(DATA IN THIS EXERCISE)
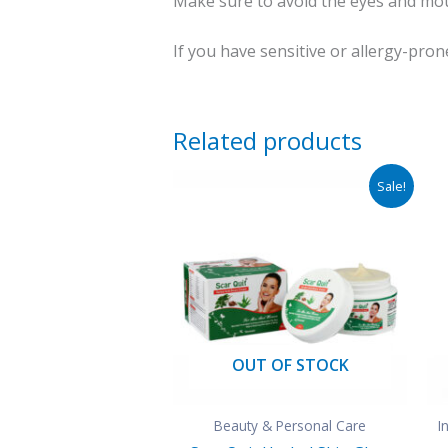
Make sure to avoid the eyes and mou
If you have sensitive or allergy-pron
Related products
Original
Current
Sale!
price
price
was:
is:
₹290.00.
₹110.00.
OUT OF STOCK
Beauty & Personal Care
I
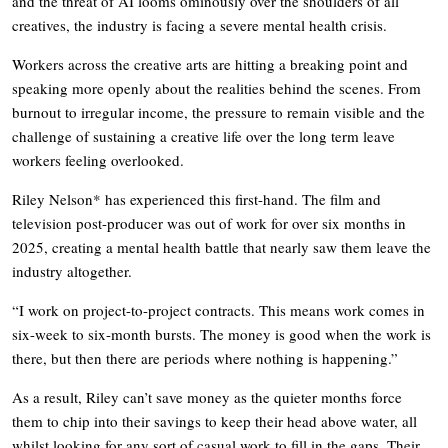
and the threat of AI looms ominously over the shoulders of all
creatives, the industry is facing a severe mental health crisis.
Workers across the creative arts are hitting a breaking point and
speaking more openly about the realities behind the scenes. From
burnout to irregular income, the pressure to remain visible and the
challenge of sustaining a creative life over the long term leave
workers feeling overlooked.
Riley Nelson* has experienced this first-hand. The film and
television post-producer was out of work for over six months in
2025, creating a mental health battle that nearly saw them leave the
industry altogether.
“I work on project-to-project contracts. This means work comes in
six-week to six-month bursts. The money is good when the work is
there, but then there are periods where nothing is happening.”
As a result, Riley can’t save money as the quieter months force
them to chip into their savings to keep their head above water, all
whilst looking for any sort of casual work to fill in the gaps. Their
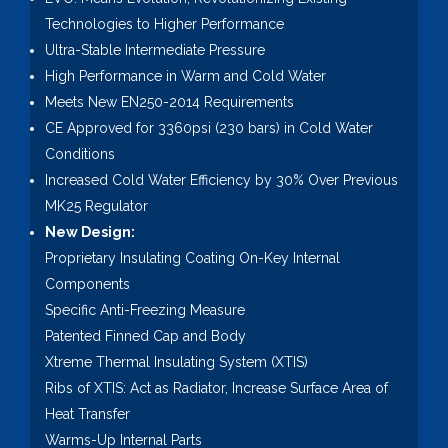
Technologies to Higher Performance
Ultra-Stable Intermediate Pressure
High Performance in Warm and Cold Water
Meets New EN250-2014 Requirements
CE Approved for 3360psi (230 bars) in Cold Water
Conditions
Increased Cold Water Efficiency by 30% Over Previous
MK25 Regulator
New Design:
Proprietary Insulating Coating On-Key Internal
Components
Specific Anti-Freezing Measure
Patented Finned Cap and Body
Xtreme Thermal Insulating System (XTIS)
Ribs of XTIS: Act as Radiator, Increase Surface Area of
Heat Transfer
Warms-Up Internal Parts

(WORK REQUEST) Please print an exact copy of the records, with no pictures.

(ANSWER TO THE EXERCISE)
Make sure to avoid the eyes and mou
If you have sensitive or allergy-pron
Related products
Original
Current
Sale!
price
price
was:
is:
₹290.00.
₹110.00.
OUT OF STOCK
Beauty & Personal Care
I
and the threat of AI looms ominously over the shoulders of all
creatives, the industry is facing a severe mental health crisis.
Workers across the creative arts are hitting a breaking point and
speaking more openly about the realities behind the scenes. From
burnout to irregular income, the pressure to remain visible and the
challenge of sustaining a creative life over the long term leave
workers feeling overlooked.
Riley Nelson* has experienced this first-hand. The film and
television post-producer was out of work for over six months in
2025, creating a mental health battle that nearly saw them leave the
industry altogether.
“I work on project-to-project contracts. This means work comes in
six-week to six-month bursts. The money is good when the work is
there, but then there are periods where nothing is happening.”
As a result, Riley can’t save money as the quieter months force
them to chip into their savings to keep their head above water, all
whilst looking for any sort of casual work to fill in the gaps. Their
Technologies to Higher Performance
Ultra-Stable Intermediate Pressure
High Performance in Warm and Cold Water
Meets New EN250-2014 Requirements
CE Approved for 3360psi (230 bars) in Cold Water
Conditions
Increased Cold Water Efficiency by 30% Over Previous
MK25 Regulator
New Design:
Proprietary Insulating Coating On-Key Internal
Components
Specific Anti-Freezing Measure
Patented Finned Cap and Body
Xtreme Thermal Insulating System (XTIS)
Ribs of XTIS: Act as Radiator, Increase Surface Area of
Heat Transfer
Warms-Up Internal Parts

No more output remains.